Ab Initio Molecular Orbital Study of the Thermochemistry and Reactions of the Chlorinated Disilenes and Their Isomers (Si2H n Cl4-n )

• Published in: The journal of physical chemistry. A, Molecules, spectroscopy, kinetics, environment, & general theory Vol. 102; no. 4; pp. 785 - 792
• Main Authors: Swihart, Mark T, Carr, Robert W
• Format: Journal Article
• Language: English
• Published: American Chemical Society 22.01.1998
• ISSN: 1089-5639; 1520-5215
• DOI: 10.1021/jp9729876

Structures, vibrational frequencies, and energies for the chlorinated disilenes, their dibridged isomers, and the transition states connecting the chlorinated disilenes to the corresponding silylsilylenes are presented.

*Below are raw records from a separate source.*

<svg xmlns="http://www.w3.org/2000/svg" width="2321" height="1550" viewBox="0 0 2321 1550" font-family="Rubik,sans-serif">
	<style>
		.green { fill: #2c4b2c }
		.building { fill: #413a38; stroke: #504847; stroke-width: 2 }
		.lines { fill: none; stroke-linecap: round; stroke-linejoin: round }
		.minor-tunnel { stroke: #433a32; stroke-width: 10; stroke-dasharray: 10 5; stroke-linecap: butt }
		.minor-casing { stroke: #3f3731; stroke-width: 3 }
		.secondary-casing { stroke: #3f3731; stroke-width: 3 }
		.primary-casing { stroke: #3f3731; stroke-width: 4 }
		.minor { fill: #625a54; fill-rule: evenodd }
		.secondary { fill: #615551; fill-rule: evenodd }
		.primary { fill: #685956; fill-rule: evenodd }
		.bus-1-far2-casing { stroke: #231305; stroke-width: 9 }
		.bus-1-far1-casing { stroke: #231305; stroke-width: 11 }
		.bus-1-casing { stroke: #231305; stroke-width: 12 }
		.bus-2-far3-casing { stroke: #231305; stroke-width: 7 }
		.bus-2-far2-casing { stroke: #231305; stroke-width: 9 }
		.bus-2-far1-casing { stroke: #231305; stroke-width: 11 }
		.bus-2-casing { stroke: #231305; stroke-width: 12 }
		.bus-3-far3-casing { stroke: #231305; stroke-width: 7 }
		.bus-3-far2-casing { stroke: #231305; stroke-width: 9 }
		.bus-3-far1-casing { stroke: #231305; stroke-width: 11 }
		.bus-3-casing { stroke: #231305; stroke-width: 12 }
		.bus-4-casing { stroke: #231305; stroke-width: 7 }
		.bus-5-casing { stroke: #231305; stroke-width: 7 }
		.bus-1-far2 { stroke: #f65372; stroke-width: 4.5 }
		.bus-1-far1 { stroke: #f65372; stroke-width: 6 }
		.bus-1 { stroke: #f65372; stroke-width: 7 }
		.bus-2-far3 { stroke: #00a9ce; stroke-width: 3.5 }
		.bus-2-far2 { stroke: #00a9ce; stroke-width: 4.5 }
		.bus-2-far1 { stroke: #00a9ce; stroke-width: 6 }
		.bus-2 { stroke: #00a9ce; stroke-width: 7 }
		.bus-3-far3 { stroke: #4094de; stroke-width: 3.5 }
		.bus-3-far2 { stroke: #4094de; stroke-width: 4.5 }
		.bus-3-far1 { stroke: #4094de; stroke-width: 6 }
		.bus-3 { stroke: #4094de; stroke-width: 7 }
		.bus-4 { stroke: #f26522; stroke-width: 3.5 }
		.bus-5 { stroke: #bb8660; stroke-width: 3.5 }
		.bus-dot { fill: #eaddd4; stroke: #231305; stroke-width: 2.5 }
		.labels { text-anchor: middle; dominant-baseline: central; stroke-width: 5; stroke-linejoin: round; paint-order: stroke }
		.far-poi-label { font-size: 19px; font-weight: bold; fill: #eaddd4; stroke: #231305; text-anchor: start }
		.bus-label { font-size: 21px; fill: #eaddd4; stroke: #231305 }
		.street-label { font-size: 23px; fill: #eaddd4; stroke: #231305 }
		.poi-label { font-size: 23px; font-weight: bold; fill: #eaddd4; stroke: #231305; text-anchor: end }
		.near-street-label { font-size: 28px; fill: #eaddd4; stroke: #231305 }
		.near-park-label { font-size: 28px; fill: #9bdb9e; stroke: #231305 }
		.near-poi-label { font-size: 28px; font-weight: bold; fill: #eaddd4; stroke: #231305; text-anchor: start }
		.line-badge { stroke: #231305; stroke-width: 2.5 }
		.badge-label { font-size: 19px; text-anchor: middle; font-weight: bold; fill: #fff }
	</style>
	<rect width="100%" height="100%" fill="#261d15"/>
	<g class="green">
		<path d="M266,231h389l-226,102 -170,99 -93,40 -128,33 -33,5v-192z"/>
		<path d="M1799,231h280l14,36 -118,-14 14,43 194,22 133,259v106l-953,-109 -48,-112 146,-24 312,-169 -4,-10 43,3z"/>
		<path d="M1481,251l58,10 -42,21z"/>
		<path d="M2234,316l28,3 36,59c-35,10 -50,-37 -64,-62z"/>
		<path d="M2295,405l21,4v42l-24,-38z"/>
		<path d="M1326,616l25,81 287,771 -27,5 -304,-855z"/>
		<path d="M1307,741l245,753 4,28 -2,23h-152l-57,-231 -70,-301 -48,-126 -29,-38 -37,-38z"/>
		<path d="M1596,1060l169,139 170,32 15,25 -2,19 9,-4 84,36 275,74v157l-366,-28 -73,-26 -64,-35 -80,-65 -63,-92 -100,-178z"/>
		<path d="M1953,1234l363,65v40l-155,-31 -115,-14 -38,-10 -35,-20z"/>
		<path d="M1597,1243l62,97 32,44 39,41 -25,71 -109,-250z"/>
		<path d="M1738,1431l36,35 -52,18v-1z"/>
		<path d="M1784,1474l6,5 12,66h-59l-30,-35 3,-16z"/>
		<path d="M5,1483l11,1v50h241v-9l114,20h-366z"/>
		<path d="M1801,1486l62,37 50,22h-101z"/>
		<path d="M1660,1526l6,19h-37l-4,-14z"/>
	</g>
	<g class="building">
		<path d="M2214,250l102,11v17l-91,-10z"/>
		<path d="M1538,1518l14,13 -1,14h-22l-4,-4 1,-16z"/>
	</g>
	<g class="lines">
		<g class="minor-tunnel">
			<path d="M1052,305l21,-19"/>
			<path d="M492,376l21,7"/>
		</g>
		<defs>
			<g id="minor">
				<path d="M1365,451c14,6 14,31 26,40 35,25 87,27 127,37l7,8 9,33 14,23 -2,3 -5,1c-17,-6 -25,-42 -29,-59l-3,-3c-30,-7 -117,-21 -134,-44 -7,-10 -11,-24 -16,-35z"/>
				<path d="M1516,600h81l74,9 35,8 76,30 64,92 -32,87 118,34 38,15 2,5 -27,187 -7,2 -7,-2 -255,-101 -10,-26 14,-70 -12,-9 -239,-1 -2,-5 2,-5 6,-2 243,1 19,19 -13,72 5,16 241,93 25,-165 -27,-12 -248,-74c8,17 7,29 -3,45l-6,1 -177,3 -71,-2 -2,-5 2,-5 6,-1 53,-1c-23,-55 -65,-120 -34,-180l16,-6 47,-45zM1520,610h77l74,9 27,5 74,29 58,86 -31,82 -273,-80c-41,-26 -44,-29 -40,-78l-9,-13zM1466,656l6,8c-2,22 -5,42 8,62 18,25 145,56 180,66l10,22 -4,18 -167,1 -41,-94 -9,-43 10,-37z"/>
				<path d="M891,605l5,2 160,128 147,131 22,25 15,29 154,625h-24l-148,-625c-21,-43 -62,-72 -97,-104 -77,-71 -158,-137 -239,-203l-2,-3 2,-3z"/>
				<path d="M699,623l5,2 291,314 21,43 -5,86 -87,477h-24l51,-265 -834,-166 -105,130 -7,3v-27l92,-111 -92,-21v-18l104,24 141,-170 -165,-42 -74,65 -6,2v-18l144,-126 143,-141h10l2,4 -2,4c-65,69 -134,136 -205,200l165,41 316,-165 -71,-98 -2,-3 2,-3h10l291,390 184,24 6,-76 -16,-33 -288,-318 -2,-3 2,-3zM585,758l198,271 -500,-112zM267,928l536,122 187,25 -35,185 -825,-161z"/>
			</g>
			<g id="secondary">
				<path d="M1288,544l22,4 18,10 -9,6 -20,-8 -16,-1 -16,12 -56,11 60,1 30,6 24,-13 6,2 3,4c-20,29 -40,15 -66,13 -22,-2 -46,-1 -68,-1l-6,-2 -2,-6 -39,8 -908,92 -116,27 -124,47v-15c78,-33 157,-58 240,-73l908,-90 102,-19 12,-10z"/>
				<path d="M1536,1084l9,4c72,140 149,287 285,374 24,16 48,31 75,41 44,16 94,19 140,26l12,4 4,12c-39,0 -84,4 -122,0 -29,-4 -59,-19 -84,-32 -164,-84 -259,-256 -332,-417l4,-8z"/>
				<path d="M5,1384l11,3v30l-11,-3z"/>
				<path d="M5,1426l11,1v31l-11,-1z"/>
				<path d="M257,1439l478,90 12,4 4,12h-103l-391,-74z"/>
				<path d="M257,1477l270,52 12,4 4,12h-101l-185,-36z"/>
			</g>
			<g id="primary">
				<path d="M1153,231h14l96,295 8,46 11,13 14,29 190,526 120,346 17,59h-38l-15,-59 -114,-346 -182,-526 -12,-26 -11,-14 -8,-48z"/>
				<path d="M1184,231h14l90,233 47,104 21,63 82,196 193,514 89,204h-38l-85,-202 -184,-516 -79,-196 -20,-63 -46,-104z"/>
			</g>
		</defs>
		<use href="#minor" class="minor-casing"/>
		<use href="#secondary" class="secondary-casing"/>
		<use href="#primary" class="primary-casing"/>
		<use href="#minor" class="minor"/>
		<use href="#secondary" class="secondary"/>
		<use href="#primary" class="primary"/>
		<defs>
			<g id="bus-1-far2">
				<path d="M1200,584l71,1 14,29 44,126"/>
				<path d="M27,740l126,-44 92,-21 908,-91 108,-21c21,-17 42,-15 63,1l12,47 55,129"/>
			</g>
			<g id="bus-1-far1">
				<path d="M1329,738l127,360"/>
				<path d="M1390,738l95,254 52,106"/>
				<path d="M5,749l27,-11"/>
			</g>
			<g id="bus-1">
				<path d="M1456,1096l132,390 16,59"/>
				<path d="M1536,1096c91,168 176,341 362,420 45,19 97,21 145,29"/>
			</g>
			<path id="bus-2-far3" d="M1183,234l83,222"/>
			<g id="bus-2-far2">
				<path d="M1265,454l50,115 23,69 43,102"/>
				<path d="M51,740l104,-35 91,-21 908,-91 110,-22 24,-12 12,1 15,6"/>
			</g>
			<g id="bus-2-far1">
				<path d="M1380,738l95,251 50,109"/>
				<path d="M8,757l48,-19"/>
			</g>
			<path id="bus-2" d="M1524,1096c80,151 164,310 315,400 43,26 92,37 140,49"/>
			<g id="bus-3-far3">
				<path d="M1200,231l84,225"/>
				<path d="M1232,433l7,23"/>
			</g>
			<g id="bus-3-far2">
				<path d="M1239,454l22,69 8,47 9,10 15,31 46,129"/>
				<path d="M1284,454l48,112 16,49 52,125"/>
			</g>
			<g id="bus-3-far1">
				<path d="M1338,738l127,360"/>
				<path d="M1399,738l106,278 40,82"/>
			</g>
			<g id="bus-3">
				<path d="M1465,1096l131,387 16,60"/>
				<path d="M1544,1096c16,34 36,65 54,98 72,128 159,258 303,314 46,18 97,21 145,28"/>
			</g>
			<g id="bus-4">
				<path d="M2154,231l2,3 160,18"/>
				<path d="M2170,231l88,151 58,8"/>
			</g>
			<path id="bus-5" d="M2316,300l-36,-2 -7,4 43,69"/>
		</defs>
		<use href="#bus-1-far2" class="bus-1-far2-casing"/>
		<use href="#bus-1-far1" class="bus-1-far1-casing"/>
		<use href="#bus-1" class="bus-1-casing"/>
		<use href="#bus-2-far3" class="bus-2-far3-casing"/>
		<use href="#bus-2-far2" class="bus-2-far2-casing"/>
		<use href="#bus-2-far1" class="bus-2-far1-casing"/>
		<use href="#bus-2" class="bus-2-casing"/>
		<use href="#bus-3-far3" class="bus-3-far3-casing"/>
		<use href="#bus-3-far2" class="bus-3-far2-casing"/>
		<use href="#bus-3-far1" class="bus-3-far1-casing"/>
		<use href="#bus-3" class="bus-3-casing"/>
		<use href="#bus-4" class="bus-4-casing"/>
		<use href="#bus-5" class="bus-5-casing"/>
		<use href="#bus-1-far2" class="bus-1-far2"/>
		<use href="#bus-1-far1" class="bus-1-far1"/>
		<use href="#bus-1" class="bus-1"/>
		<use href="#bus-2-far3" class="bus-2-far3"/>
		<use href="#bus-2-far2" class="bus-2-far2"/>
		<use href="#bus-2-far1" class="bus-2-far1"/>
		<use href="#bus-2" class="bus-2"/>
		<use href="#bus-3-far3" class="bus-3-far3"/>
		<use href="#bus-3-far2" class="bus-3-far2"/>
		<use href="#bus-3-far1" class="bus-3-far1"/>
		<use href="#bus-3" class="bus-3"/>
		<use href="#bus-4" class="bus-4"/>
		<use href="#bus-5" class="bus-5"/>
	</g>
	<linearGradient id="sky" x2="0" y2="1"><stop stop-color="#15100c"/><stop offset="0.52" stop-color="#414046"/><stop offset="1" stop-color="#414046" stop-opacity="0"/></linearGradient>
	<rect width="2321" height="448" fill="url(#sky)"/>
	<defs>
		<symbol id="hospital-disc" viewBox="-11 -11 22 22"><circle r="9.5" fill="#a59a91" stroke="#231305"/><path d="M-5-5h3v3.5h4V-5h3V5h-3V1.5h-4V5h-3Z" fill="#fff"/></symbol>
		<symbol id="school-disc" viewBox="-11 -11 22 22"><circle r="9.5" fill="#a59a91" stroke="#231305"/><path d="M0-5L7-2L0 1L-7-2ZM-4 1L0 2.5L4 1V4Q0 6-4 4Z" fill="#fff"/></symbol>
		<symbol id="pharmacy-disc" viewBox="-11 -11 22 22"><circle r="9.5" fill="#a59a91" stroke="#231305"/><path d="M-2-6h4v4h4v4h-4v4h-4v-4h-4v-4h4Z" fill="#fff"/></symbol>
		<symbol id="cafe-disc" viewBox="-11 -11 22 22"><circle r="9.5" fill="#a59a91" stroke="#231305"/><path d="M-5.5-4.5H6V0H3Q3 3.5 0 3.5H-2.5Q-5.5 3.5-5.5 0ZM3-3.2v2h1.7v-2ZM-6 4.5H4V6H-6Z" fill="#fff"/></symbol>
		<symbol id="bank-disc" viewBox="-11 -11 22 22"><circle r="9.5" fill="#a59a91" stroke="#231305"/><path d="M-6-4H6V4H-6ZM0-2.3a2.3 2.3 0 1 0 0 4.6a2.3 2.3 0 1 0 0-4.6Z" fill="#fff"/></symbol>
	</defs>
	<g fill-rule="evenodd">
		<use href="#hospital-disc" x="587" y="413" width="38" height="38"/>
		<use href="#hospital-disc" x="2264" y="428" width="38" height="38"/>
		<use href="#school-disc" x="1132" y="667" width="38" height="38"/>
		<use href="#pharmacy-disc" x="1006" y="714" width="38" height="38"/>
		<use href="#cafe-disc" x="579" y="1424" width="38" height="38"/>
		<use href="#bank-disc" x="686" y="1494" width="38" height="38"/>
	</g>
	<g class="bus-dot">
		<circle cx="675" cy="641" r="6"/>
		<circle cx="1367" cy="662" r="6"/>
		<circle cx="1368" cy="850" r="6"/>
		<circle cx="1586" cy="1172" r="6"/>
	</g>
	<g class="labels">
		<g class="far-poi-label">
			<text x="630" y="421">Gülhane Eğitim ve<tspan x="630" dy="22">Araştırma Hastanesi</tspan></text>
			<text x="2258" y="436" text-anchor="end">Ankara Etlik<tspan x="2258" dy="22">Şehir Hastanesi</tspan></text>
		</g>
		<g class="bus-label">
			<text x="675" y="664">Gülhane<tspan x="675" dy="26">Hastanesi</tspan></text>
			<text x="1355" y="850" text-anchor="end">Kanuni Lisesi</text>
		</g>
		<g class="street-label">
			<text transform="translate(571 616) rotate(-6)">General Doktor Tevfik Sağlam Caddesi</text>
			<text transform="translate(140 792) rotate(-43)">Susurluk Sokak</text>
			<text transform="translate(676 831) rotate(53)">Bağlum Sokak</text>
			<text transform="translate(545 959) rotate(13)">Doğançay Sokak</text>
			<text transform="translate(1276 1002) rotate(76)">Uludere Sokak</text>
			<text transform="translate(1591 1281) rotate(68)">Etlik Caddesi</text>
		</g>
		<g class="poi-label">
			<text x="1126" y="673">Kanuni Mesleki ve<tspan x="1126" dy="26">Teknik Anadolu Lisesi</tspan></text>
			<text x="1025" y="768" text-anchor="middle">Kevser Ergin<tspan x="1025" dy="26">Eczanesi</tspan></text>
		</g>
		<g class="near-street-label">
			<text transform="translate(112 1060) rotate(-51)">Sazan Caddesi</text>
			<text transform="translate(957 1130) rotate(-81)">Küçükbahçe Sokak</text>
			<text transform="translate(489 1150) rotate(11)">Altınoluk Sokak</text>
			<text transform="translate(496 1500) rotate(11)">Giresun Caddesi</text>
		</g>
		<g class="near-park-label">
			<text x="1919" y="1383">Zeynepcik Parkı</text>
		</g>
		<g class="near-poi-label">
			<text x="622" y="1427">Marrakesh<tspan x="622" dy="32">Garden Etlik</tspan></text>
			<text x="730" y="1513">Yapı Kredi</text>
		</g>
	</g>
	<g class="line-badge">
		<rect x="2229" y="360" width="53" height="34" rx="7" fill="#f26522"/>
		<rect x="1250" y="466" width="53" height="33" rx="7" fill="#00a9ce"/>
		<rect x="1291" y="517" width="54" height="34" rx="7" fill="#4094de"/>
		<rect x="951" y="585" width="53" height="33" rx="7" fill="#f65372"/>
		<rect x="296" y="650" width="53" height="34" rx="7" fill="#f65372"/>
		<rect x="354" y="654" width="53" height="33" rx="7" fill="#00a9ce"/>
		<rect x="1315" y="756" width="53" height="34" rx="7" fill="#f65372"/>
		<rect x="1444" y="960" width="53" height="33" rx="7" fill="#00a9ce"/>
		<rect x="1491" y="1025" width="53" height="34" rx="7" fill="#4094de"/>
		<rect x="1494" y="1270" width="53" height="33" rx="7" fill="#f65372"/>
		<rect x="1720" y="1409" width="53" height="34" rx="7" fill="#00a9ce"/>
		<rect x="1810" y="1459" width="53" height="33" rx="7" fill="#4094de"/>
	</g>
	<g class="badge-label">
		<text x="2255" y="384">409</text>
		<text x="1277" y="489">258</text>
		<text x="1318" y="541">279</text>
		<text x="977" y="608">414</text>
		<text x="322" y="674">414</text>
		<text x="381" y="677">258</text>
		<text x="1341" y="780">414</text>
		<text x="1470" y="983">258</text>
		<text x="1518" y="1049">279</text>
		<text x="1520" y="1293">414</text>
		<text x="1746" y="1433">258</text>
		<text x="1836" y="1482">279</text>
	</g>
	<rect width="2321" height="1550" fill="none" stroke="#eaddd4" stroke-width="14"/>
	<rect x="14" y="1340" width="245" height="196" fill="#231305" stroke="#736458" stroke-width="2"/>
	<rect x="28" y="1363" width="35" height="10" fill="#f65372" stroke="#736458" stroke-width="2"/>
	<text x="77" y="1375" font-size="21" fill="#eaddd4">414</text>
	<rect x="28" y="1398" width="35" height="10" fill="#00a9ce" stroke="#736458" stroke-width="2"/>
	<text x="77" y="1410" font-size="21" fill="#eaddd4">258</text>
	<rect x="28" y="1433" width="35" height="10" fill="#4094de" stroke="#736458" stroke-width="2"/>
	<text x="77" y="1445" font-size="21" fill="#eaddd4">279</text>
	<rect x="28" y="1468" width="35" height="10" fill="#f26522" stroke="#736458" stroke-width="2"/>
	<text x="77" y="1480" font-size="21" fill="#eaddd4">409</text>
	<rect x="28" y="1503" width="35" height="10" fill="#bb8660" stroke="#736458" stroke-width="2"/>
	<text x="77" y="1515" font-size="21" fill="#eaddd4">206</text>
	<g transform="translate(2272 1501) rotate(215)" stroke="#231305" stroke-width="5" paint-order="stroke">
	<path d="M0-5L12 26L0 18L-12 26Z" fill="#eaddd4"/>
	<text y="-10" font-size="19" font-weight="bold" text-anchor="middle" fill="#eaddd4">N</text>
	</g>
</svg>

Geometries and frequencies were obtained at the MP2/6-31G(d,p) level, and energetics were calculated at the G2, G2(MP2), MP4/6-31+G(2df,p), and/or MP2/6-31+G(2df,p) levels of theory, depending on the number of chlorine atoms in the molecule. The silylsilylene isomer with the structure H n Cl3 - n SiSiCl was found to be lowest in energy for all of the chlorinated compounds. The dibridged structures are all significantly higher in energy than the silylsilylene and disilene structures. Barriers for isomerization by H transfer and Cl transfer ranged from 5 to 18 kcal/mol and 9 to 23 kcal/mol above the disilene, respectively. Energies along paths for decomposition of the chlorinated disilenes to pairs of silylenes are presented, confirming that the reverse reactions are barrierless. Finally, energetics of various decomposition products of the Si2H n Cl4 - n compounds are considered. It is shown that for the species with two or more chlorines, decomposition to a pair of silylenes should be the dominant reaction path based on the energetics of competing paths. The isomerization barriers are much smaller than decomposition barriers, so the isomerization reactions will be fast compared to decomposition.